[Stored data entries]
════════════════════

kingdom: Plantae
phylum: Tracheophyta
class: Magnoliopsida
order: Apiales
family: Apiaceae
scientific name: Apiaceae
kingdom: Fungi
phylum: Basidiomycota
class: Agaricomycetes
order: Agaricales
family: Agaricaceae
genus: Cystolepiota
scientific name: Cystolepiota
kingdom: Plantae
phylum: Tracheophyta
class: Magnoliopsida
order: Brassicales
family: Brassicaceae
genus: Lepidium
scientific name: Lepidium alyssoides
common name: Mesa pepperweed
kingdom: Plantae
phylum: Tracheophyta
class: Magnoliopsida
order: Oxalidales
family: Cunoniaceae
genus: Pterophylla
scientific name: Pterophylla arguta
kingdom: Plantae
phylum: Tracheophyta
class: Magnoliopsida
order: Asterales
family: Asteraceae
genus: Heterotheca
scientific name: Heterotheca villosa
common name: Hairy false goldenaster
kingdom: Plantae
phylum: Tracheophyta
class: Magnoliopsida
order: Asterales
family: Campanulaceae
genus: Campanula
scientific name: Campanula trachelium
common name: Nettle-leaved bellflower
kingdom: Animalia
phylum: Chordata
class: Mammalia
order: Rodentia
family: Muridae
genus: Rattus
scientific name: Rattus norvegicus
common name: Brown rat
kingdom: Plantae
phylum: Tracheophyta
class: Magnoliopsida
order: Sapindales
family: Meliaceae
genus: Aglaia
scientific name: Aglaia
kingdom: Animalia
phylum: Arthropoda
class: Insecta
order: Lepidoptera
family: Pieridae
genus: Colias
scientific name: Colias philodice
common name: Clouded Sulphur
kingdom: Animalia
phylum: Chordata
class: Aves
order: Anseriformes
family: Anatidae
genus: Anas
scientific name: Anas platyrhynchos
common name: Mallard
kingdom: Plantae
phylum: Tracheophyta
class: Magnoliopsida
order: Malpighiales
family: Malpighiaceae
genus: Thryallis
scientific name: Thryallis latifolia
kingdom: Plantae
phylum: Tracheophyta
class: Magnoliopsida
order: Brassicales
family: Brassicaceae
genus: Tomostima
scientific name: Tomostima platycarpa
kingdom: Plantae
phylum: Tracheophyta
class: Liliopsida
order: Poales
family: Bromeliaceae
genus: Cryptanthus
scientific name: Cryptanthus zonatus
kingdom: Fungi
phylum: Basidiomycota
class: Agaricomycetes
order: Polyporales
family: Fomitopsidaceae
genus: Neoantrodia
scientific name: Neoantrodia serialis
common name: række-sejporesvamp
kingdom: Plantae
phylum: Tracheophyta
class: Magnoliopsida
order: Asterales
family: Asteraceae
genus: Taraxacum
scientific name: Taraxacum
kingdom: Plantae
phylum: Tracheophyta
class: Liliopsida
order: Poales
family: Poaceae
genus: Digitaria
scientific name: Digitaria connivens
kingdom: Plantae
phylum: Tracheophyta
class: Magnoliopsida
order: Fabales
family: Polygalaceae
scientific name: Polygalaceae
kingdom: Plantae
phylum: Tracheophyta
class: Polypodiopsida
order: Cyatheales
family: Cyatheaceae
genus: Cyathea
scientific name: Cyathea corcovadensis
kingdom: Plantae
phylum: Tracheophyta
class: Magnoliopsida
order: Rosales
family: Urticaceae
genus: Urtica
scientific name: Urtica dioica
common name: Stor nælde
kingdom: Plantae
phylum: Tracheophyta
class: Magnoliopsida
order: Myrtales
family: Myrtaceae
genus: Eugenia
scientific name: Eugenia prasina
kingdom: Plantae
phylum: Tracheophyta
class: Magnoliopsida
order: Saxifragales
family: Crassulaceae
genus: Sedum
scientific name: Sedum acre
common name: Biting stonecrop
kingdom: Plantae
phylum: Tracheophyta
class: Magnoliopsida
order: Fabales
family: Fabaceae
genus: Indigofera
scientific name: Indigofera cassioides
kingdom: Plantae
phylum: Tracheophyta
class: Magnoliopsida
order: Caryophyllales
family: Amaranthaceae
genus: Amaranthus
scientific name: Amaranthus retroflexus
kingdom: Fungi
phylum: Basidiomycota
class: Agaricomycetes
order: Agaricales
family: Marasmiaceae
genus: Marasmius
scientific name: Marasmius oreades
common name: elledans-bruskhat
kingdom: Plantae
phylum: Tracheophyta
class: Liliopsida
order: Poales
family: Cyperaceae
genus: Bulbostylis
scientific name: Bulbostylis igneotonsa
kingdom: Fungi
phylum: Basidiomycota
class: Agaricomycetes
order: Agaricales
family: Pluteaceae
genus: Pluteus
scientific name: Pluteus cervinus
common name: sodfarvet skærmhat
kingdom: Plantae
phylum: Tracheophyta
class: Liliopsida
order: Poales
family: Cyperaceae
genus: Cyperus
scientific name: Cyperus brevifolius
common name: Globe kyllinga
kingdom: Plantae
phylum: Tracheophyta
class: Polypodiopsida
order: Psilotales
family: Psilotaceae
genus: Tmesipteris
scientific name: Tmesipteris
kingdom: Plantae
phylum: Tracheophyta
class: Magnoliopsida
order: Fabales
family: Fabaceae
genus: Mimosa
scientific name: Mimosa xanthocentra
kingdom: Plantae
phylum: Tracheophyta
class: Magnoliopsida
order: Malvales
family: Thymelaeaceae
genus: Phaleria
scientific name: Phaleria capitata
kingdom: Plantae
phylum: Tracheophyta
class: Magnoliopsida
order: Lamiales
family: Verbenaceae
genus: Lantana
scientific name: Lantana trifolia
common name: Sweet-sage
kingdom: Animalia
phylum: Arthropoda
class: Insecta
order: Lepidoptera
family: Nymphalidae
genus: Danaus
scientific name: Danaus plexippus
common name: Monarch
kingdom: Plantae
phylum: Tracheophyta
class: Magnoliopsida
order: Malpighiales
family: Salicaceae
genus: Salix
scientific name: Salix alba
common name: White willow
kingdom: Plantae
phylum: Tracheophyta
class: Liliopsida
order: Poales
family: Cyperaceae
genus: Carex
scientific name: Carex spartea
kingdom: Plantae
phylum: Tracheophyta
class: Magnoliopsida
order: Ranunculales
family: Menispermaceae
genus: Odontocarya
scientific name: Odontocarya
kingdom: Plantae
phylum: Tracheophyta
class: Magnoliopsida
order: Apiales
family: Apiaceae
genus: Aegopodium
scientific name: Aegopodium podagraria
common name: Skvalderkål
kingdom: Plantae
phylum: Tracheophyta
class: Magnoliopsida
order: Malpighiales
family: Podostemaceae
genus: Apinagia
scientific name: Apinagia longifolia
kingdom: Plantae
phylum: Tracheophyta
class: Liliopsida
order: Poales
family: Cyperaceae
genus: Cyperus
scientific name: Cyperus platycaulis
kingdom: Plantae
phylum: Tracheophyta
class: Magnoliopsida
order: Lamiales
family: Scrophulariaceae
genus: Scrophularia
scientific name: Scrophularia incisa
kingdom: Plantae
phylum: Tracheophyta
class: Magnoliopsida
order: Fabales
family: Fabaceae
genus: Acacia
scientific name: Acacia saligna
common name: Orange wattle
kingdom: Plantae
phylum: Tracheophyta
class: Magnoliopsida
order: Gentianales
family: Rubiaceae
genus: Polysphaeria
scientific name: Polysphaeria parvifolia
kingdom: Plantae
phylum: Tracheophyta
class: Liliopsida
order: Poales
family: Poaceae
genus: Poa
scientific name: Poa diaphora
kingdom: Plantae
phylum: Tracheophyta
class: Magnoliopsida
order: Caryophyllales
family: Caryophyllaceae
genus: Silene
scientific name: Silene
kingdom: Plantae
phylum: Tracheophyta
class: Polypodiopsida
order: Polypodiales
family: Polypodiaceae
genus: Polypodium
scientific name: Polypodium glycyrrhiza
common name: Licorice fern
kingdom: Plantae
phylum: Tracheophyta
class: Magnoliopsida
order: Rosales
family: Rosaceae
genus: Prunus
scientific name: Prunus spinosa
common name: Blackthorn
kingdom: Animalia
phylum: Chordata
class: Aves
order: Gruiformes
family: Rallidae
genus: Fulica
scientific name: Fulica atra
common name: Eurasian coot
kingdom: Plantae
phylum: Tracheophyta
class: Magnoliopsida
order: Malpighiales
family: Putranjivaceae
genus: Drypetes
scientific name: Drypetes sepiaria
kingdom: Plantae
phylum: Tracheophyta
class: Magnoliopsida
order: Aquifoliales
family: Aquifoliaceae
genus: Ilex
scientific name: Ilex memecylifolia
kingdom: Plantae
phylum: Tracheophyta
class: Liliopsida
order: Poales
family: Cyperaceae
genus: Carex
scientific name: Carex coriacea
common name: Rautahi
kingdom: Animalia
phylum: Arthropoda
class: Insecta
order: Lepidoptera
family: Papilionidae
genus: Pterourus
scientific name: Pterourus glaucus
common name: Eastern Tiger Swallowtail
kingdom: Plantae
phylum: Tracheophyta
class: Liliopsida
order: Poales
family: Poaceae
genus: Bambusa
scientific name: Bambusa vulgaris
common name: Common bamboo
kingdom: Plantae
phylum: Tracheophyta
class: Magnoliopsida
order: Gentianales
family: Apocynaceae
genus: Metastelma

════════════════════

Turn the stretch from the line containing "common name: Eastern Tiger Swallowtail" through the end of the items into a two-column CSV with the headers field and value. Give one row per line, with each part in its own quoted field and any line breaks replaced by spaces.

field,value
"common name:","Eastern Tiger Swallowtail"
"kingdom:","Plantae"
"phylum:","Tracheophyta"
"class:","Liliopsida"
"order:","Poales"
"family:","Poaceae"
"genus:","Bambusa"
"scientific name:","Bambusa vulgaris"
"common name:","Common bamboo"
"kingdom:","Plantae"
"phylum:","Tracheophyta"
"class:","Magnoliopsida"
"order:","Gentianales"
"family:","Apocynaceae"
"genus:","Metastelma"